I noticed a very faint audio coming from it, so I turned off the main breaker to reduce capacitively coupled mains hum (it's an apartment complex so this can't be fully eliminated) and plugged it to a portable USB battery. Then, walking around with the speakers, not touching the P2 connector to avoid more capacitively coupled noise, I could hear a faint, albeit very clear FM radio at regularly spaced spots, a few feet apart. I recognize the radio, it has the strongest signal in my town and operates at 105 MHz.

Outside, the radio couldn't be heard anymore. So my guess is a neighbor's radio feeding noise into mains and the speakers' wires acting like antennas.

What I can't understand is how could the speakers demodulate the FM signal so that it could be heard, since it obviously has no FM demodulation circuitry.

This answer mentions that "an FM signal will amplitude-modulate a tuned circuit", but it seems unlikely that the parasitic inductance and capacitance of the wires would resonate at that specific frequency. What am I getting wrong about that?

Best Answer

Any amplifier will be amplifying tiny voltages or currents to something stronger, that's their job, if the frequencies of these fluctuations happen to end up in the frequency range the amplifier is sensitive to.

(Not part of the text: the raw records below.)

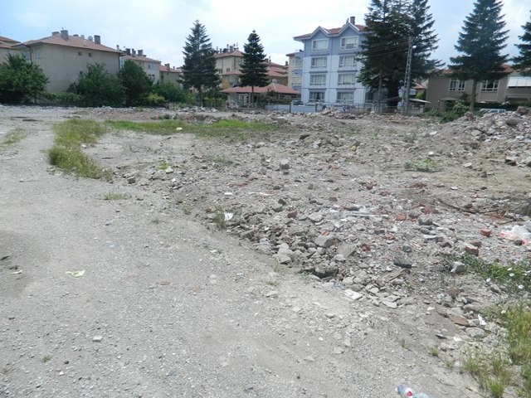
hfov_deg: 69.4
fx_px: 383
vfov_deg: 54.9
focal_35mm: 25
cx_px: 266
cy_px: 199
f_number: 8.7
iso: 110
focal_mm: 4.5
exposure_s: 1/200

105 MHz is totally outside of the bandwidth of the TDA2822M (which really is a terrible amplifier IC and has been obsolete for the better part of 40 years, if you ever build an amplifier yourself, get something that's not from the 1970s).

However, intermodulation occurs on every nonlinear component. That's the principle that makes the crystal radio work, and the principle that allows your smart phone to communicate with wifi and 2G/3G/4G/5G base stations, no matter which of the bands they're using.

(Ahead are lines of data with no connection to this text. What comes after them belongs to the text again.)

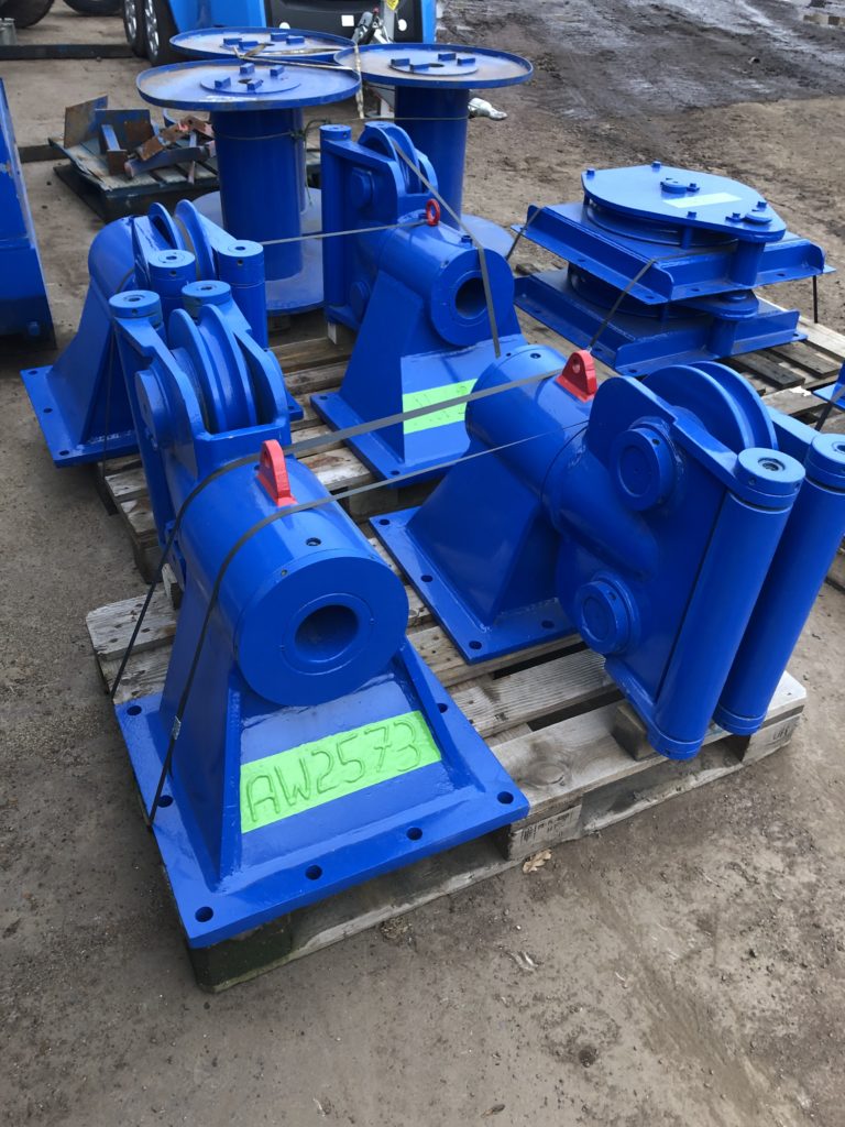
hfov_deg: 49.7
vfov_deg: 63.4
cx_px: 422
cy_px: 564
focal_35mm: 28
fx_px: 911
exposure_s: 1/30
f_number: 1.8
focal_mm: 3.99
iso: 32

A diode is a nonlinear element. A transistor is one. The input stage of a totally terribly designed audio amplifier especially is one.

So, the FM carrier self-demodulates to baseband.

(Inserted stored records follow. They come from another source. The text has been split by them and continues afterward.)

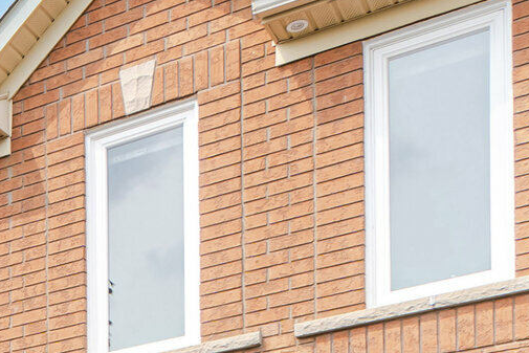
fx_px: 838
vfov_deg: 22.1
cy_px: 420
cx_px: -3
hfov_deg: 32.2
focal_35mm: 57
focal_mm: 10
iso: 50
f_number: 7.1
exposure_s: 1/80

The strength of how much it does so depends on the sensitivity of your circuitry at picking up the frequency it has at any certain moment.

Your amplifier has something that inadvertedly acts as an antenna (ugly truth: everything is an antenna, and a lot of engineering time goes into making things bad antennas, so that they can go and also be something else, usefully).

That something seems to have a frequency selective behavior. For example, it is more susceptible to 104 MHz signals than to 106 MHz signals, with a nice falling slope of selectivity between these frequencies.

Tadah, a simple FM demodulator is born!


Therefore, this has nothing to do with your neighbor's electronics.

You just happen to have the cheapest thinkable speakers: No engineer will buy a TDA2822M these days, because they are simply worse in every thinkable aspect than other ICs, so the only reason was low price. That fits with the fact that they have been so cheaply designed that they pick up stuff at 105 MHz (literally in the band with the strongest interferers, where every self-respecting amplifier designer would have at least run a test to make sure this doesn't happen).

So, get a better amplifier. At this point, even the really cheap PAM8404 amplifiers will do better, and I've yet to see a single person mess up a PCB design so badly that they won't work.


The fact that it happens every couple of feet (sorry, you'll have to translate the freedom units to something metric, I don't know what that is; I think a feet is roughly 0.31 m?) is because indoors, you get such patterns in receive strength through constructively and destructively overlaying reflections, diffraction, refraction and through simple shadowing: Things like the steel bars in reinforced concrete, water pipes, electrical lines are very much spaced in the regions of wavelengths or below, so you get all kinds of nice wave phenomena that would make your physics teachers' eyes water.